No, the conspiracy theory propagated by Somanth Bharti, one of its top leaders, was not an anguished and spontaneous reaction. Neither was the one offered by Ashutosh, I do not know why mere mention of his name reminds me of Kanshiram every time, who shamelessly asked if Arvind Kejriwal should have climbed up the tree to save Gajendra, happily forgetting that Kejriwal had actually climbed up electric polls during canvassing for Delhi assembly elections. Nor, finally was post facto defence offered by Sanjay Singh- that AAP leaderships’ intervention could have invoked AAP activists into a fight with the police. It exposed the hypocrisy that makes Kejriwal stop his speech for a Azaan call (don’t invent a sectarian angle in this, he is equally known for Ganga Snan to Poojas) but not a suicide. It exposed not merely one and the same on everything Congress and BJP but sectarianism (though Congress too has orchestrated riots/genocides but it does that opportunistically, not as its core ideology) but also criminal disdain for real Aam Admi’s life.

Gajendra’s death achieved something else as well, though not unknown to the people. He showed how the mainstream media, electronic one in particular, can sell anything, even a suicide on camera to defeat the rivals in TRP.

The real message from Gajendra Singh’s suicide, however, is much more sinister than all this.

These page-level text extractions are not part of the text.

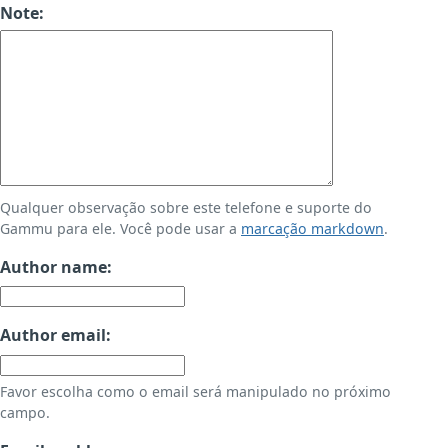
Note:
Qualquer observação sobre este telefone e suporte do
Gammu para ele. Você pode usar a
marcação markdown
.
Author name:
Author email:
Favor escolha como o email será manipulado no próximo
campo.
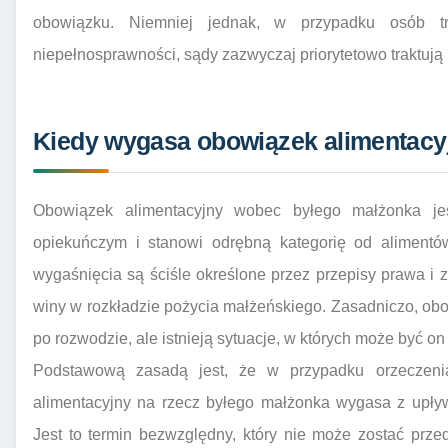
obowiązku. Niemniej jednak, w przypadku osób 
niepełnosprawności, sądy zazwyczaj priorytetowo traktują 
Kiedy wygasa obowiązek alimentacy
Obowiązek alimentacyjny wobec byłego małżonka je
opiekuńczym i stanowi odrębną kategorię od alimentów
wygaśnięcia są ściśle określone przez przepisy prawa i 
winy w rozkładzie pożycia małżeńskiego. Zasadniczo, ob
po rozwodzie, ale istnieją sytuacje, w których może być o
Podstawową zasadą jest, że w przypadku orzeczeni
alimentacyjny na rzecz byłego małżonka wygasa z upływ
Jest to termin bezwzględny, który nie może zostać prze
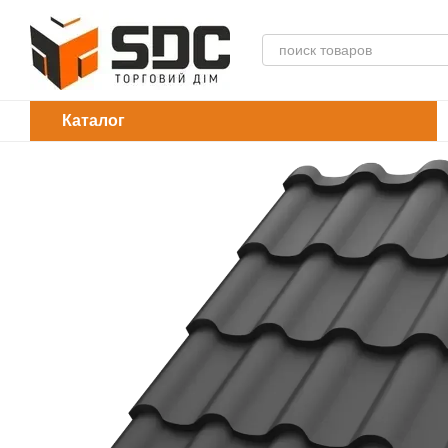
Перейти к основному контенту
Каталог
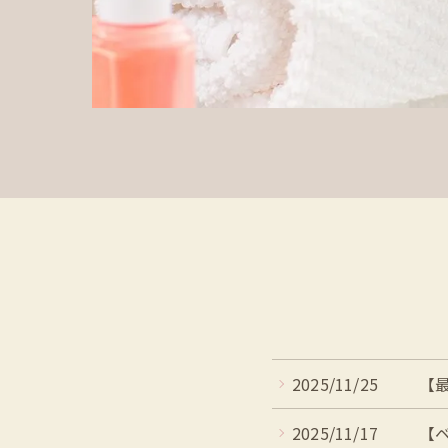
2025/11/25
【最
2025/11/17
【ベ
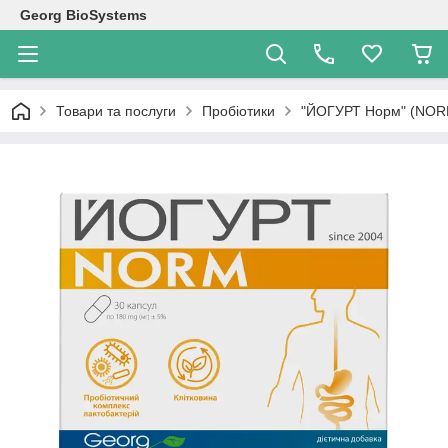
Georg BioSystems
Товари та послуги
Пробіотики
"ЙОГУРТ Норм" (NORM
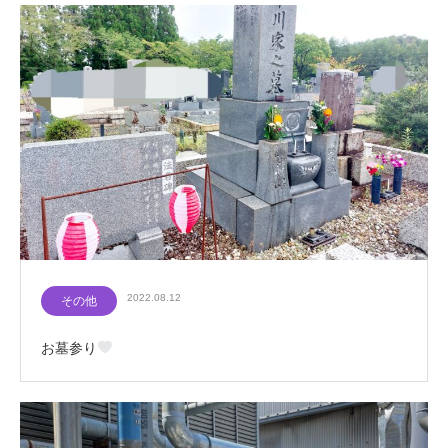
2022.08.12
その他
お墓参り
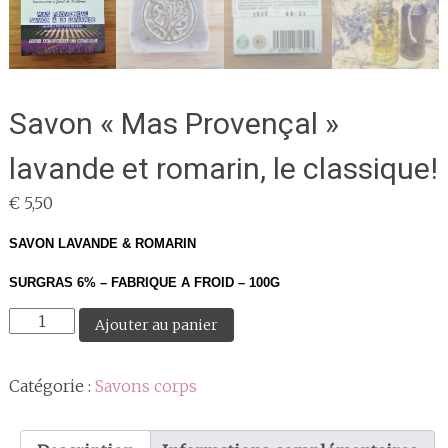
Savon « Mas Provençal »
lavande et romarin, le classique!
€
5,50
SAVON LAVANDE & ROMARIN
SURGRAS 6% – FABRIQUE A FROID – 100G
quantité
Ajouter au panier
de
Savon
Catégorie :
Savons corps
"Mas
Provençal"
lavande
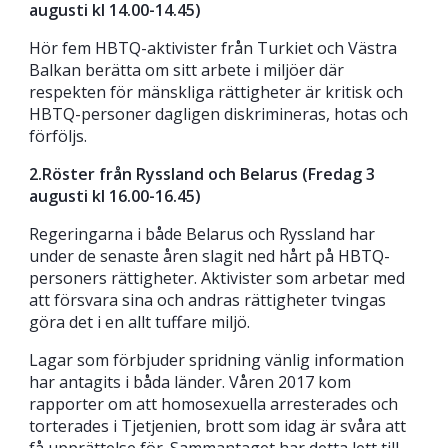
augusti kl 14.00-14.45)
Hör fem HBTQ-aktivister från Turkiet och Västra
Balkan berätta om sitt arbete i miljöer där
respekten för mänskliga rättigheter är kritisk och
HBTQ-personer dagligen diskrimineras, hotas och
förföljs.
2.Röster från Ryssland och Belarus (Fredag 3
augusti kl 16.00-16.45)
Regeringarna i både Belarus och Ryssland har
under de senaste åren slagit ned hårt på HBTQ-
personers rättigheter. Aktivister som arbetar med
att försvara sina och andras rättigheter tvingas
göra det i en allt tuffare miljö.
Lagar som förbjuder spridning vänlig information
har antagits i båda länder. Våren 2017 kom
rapporter om att homosexuella arresterades och
torterades i Tjetjenien, brott som idag är svåra att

His tragic death exposes, once again, how the state has stopped to listen to non violent protests across the country. Think of even ten percent of 300,000 people picking up arms to protest injustices against them, and one would realize that this is not a small number. It is, in fact, almost 5 times the number of estimated armed hardcore cadre of CPI Maoist, ‘the single biggest internal threat to Indian state’ as per its own admission. Add to this the fact that no armed insurgency of India was born overnight; they all have had a latency period of years, even decades. But once they took center stage, they came to stay. One can merely hope that the state learns its lessons and learns them fast. It should as its track record in containing much smaller insurgencies would send shiver down the spine of anyone capable of estimating the extent of a countrywide peasant insurgency.

Till then, let’s thank Gajendra Singh even if what he did was the most unfortunate. He might not have thought about the plight it would cause not merely to his near and dear ones but also anyone who has even the faintest hint of a hope left in the delinquent democracy that masquerades as the largest one of the world. Let’s thank him for bringing the agricultural crisis center stage, something more than 300,000 deaths could not.

Gajendra Singh is dead, long live Gajendra Singh.

So, dear farmers, kill yourselves in Delhi, preferably in a political meeting of BJP this time, there's no point in committing suicide in Vidarbha or Bundelkhand and become part of yellowing pages of NCRB statistics.

Samar, Programme Coordinator, Right to Food, AHRC, Hong Kong.